March 20, 2009


Stewards of hope: An image for our time

Writing on “the spiritual basis and ecclesial identity of theology” in his book The Nature and Mission of Theology, Cardinal Joseph Ratzinger (now Pope Benedict XVI) describes a powerful image found in the Romanesque cathedral of Troia in southern Italy.

The image, a sculpture found on the pulpit, dates back to 1158 and depicts an amazing scene: A huge lion has captured a lamb and is in the process of devouring it with its powerful claws and teeth. The lamb’s body is already torn open. Its bones are visible, and it’s obvious that bits of flesh have already been gobbled away. Only the infinitely mournful gaze of the little animal assures the onlooker that the lamb, though almost torn to pieces, is still alive.

A third animal, a small white dog, is attacking the lion although it is clearly no match for it. The little dog will not succeed in its efforts to defeat the much larger animal, but its attack will oblige the beast to release the lamb. The dog sacrifices itself to protect the lamb from the brutal violence of the predatory lion.

“Whereas the significance of the lamb is in some sense clear,” the Holy Father writes, “the question remains to be answered: Who is the lion? Who is the small white dog?”

No official explanation exists. The artist left no interpretation of his work, and there are no references to this sculpture in art history.

As a result, Pope Benedict suggests an interpretation based on his understanding of the time in which the work was created and its location on the cathedral’s pulpit.

The lamb is Christ’s Church. The lion is heresy (false teaching), which is tearing apart the Church, and the small dog is the truth (sacred doctrine) which courageously attempts to save the Church from the deadly grip of untruth.

The pope concludes his reflection on this sacred work of art by suggesting that this image, which asks a question that can never be answered decisively, can be seen “as an examination of conscience for pastors and for theologians, since both can be ravening predators or protectors of the flock.”

With due respect to the Holy Father, and to the original artist, I would like to suggest another interpretation which in no way contradicts this view, but perhaps brings it into sharper focus for our times. Suppose we look at the three animals this way:

  • The lamb represents the most vulnerable members of our human family—the unborn and those who are unable to care for themselves.
  • The lion represents the false teaching of those who view human life as disposable (using euphemisms such as “reproductive choice” or “mercy killing”).
  • The small white dog stands for people of good will who oppose the destructive forces of evil that are tearing apart those who are most innocent and unable to defend themselves.
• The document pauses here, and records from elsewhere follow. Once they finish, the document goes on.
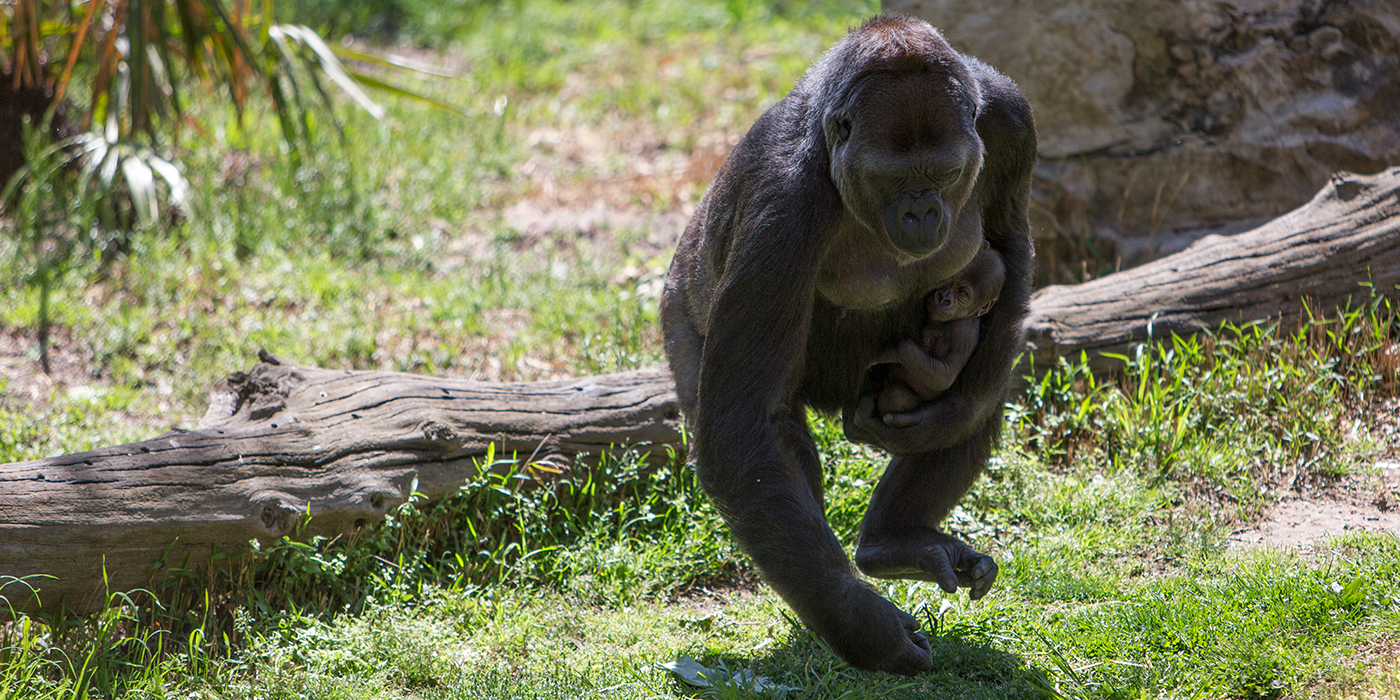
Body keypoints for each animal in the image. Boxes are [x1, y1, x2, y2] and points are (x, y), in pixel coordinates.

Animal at [873, 246, 1008, 420]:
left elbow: (945, 375)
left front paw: (896, 349)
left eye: (963, 293)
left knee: (896, 396)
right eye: (950, 279)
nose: (943, 298)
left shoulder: (963, 332)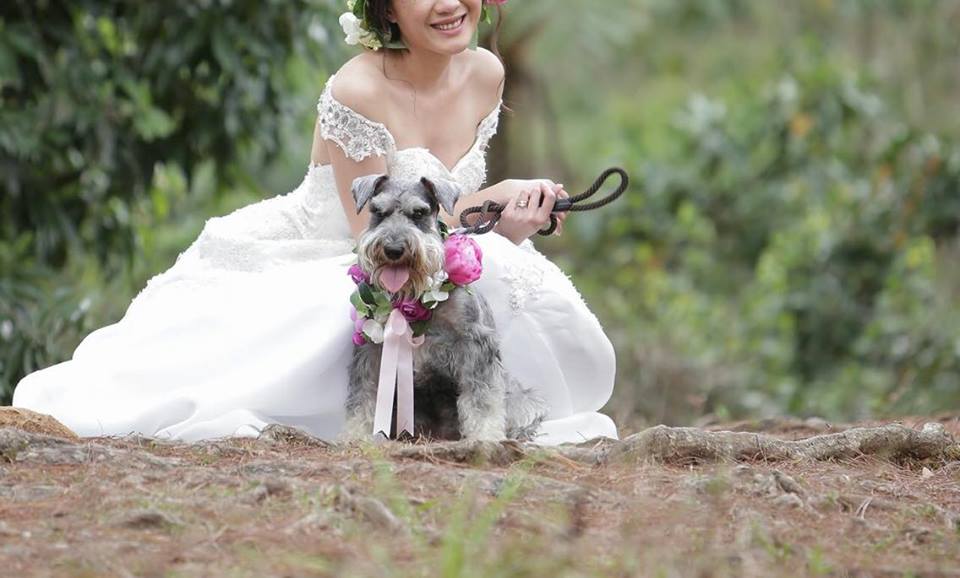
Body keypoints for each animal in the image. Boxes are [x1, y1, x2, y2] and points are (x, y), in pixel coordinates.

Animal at [344, 173, 544, 438]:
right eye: (378, 212)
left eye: (419, 213)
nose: (393, 249)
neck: (415, 297)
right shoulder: (370, 348)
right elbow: (362, 396)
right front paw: (355, 436)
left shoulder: (475, 343)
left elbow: (483, 401)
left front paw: (485, 436)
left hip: (521, 397)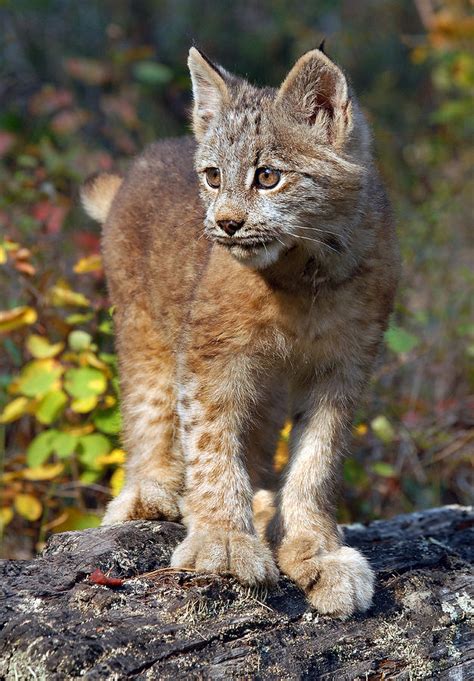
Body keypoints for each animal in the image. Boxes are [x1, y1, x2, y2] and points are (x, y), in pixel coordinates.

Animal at [82, 45, 400, 612]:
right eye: (212, 177)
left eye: (268, 176)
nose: (226, 224)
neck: (305, 275)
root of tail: (142, 161)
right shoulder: (211, 356)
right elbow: (212, 445)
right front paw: (224, 541)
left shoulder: (345, 364)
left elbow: (318, 460)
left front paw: (313, 548)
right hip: (145, 331)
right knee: (148, 413)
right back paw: (149, 494)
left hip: (264, 385)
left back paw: (261, 504)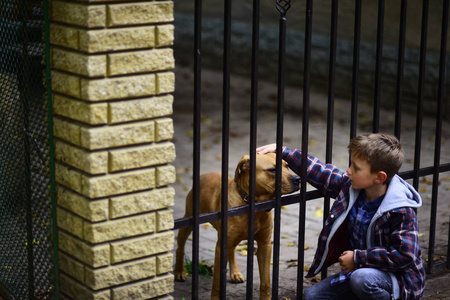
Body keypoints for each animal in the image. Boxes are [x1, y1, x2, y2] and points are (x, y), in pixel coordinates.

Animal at [174, 154, 300, 298]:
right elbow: (217, 284)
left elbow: (266, 282)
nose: (298, 179)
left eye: (287, 166)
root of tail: (204, 174)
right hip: (188, 221)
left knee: (232, 251)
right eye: (272, 170)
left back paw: (235, 273)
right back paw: (179, 271)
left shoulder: (265, 245)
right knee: (180, 247)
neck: (253, 205)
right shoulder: (221, 247)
From a human perspective, the actions of the small white dog are pure foolishness. The weaker animal cannot hope to defeat the much stronger one.

And yet, Pope Benedict reminds us that, in this sacred image, the dog is a guardian or steward of hope. “It is the sheep dog, which stands for the shepherd himself: The good shepherd lays down his life for the sheep” (Jn 10:11).

We are called to be stewards of hope. Like the little white dog, we dare not hesitate in attacking the larger and more powerful forces that are out there—tearing apart the innocent and the weak.

And lest we forget, the image on the pulpit in the cathedral of Troia reminds us most graphically that our sacrifices can truly make a difference no matter how foolish and inconsequential they may appear to be.

Let’s not hesitate to take on the brutal violence of our day—in whatever forms it appears. As guardians of hope, we are called to defend the weak against the powerful forces of evil.

May God give us the courage and the strength to be faithful stewards of his holy hope.